Some lay in disgusting stupidity; others, with fiery faces, blasphemed God. Some, in temporary delirium, fancied themselves in palaces, surrounded by luxury, and brutally abused the servants, who, they supposed, refused to do their bidding.
Others there were, who, amid the beating of that pitiless tempest, believed themselves in the homes that they never more must see, and with hollow, reproachful voices, besought bread, and wondered why water was withheld from them by the hands that were most dear.
A few, whose worst passions were quickened by alcohol to a fiend-like fury, assaulted or wounded those who came in their way, making their shrieks of defiance, and their curses heard above the roar of the storm. Intemperance never displayed itself in more distressing attitudes.
At length, Death began to do his work. The miserable creatures fell every hour upon the deck, frozen, stiff, and hard. Each corpse, as it became breathless, was laid upon a heap of dead, that more space might be left for the survivors. Those who drank most freely, were the first to perish.
On the third day of these horrors, the inhabitants of Plymouth, after making many ineffectual attempts, reached the wreck, not without danger. What a melancholy spectacle! Lifeless bodies, hardened into every form that suffering could devise.
Many lay in a vast pile. Others sat, with their heads reclining on their knees; others, grasping the ice-covered ropes; some in a posture of defence like the dying gladiator: and others, with hands held up to heaven, as if deprecating their awful fate.
Orders were given to search earnestly for every mark or sign of life. One boy was distinguished amid a mass of dead, only by the trembling of one of his eyelids. The poor survivors were kindly received into the houses of the people of Plymouth, and every effort used for their restoration.
The captain and lieutenant, and a few others, who had abstained from the use of ardent spirits, survived. The remainder were buried, some in separate graves, and others in a large pit, whose hollow is still to be seen, on the south-west side of the burial ground in Plymouth.
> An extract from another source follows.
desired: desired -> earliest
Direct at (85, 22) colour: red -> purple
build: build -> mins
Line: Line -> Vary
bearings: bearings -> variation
The funeral obsequies were most solemn. When the clergyman, who was to perform the last services, first entered the church, and saw more than seventy dead bodies; some fixing upon him their stony eyes, and others, with faces, stiffened into the horrible expression of their last mortal agony, he was so affected as to faint.
Some, were brought on shore alive, and received every attention, but survived only a short time. Others, were restored after long sickness, but with limbs so injured by frost, as to become cripples for life.